Aos 52 anos, Carmo diz que por isso mesmo incentiva que outras pessoas se mostrem, normalizem o amor. “Outro dia encontrei o Igor Cosso na academia e disse que o que ele estava fazendo ajudava, salvava muitas pessoas. É sensacional a exposição que o Igor faz ao lado do namorado (Heron Leal), porque faz com que muitos homens iguais não se sintam ‘extraterrestres’. Falei isso para ele, porque não tive ninguém para dizer isso pra mim. As pessoas me falavam o oposto. Então, sinto que preciso fazer isso quase como uma missão”.

E pontua: “Também acho que cada um tem seu tempo, sua história e faz o outing se quiser. Isso deve ser respeitado. Encontrei na minha vida muitos jornalistas que queriam me forçar a fazer o outing de uma maneira muito escrota, persecutória. Queriam que eu galã, casado com o autor, ‘saísse do armário’, porque era a fofoca mais saborosa do momento. E esses mesmos jornalistas hoje, são os que levantam as bandeiras para o gay, o trans, mas na época não se importavam com a quantidade de porradas que eu poderia levar por viver em uma realidade em que eu não podia ser quem eu era. Hoje lido com tudo isso de uma maneira muito tranquila, verdadeira, sem máscaras, mas nem sempre foi assim”.

## Dados em análise:
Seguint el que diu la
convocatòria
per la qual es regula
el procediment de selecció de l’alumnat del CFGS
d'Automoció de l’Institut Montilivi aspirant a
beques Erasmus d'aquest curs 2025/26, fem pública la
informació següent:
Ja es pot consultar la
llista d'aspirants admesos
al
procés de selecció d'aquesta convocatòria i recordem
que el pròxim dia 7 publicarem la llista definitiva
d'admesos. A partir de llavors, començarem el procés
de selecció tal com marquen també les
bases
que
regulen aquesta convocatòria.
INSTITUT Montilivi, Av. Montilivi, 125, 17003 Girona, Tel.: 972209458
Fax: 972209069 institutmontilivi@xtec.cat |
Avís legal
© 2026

## O que fazer:
Dê continuidade ao texto sobre o depoimento de Carmo acerca de assumir-se publicamente, a partir da última frase apresentada.

## Campo de resposta:
Pai em construção

O ator revela que gostaria de dar um irmão ou uma irmã para Pedro, de 3 anos.  “Adoraria, mas o João não quer. Diz que já temos um filho sensacional e vai ser muito difícil outro superar isso (risos). Eu toparia”, diz. “Amo ser pai. Antes de me casar com o João não via essa possibilidade da paternidade. O Pedro foi muito pensado e desejado. Viemos morar em uma casa para recebê-lo, um lugar maior, já que o João trabalha em casa, precisamos de espaço com uma criança. Posso dizer que somos pais muito presentes, cuidamos de perto, e temos babás que nos ajudam, uma ótima rede de apoio, somos super privilegiados”.

Carmo Dalla Vecchia e o filho Pedro, de 3 anos: "Teria outro filho"( Foto: Reprodução/ Instagram)

Carmo Dalla Vecchia e o filho Pedro, de 3 anos: “Teria outro filho”( Foto: Reprodução/ Instagram)

Destacando que crianças para se desenvolverem precisam de amor, segurança e autonomia, ele fala sobre a criação do filho. “Pedro vive uma situação afortunada e isso tem reverberado na sua confiança, criatividade, ele se sente muito amado, respeitado, ouvido. O que faz uma criança ficar bem crescendo é principalmente amor e aqui tem muito. Pedro é uma alegria nas nossas vidas. Quando alguém diz assim: “Ah, só fico com pena dele no dia das mães”. Essa pessoa não está preocupada com meu filho, e sim falando do próprio preconceito. Até porque hoje em dia existe o Dia da Família até nas escolas, para qualquer configuração familiar”.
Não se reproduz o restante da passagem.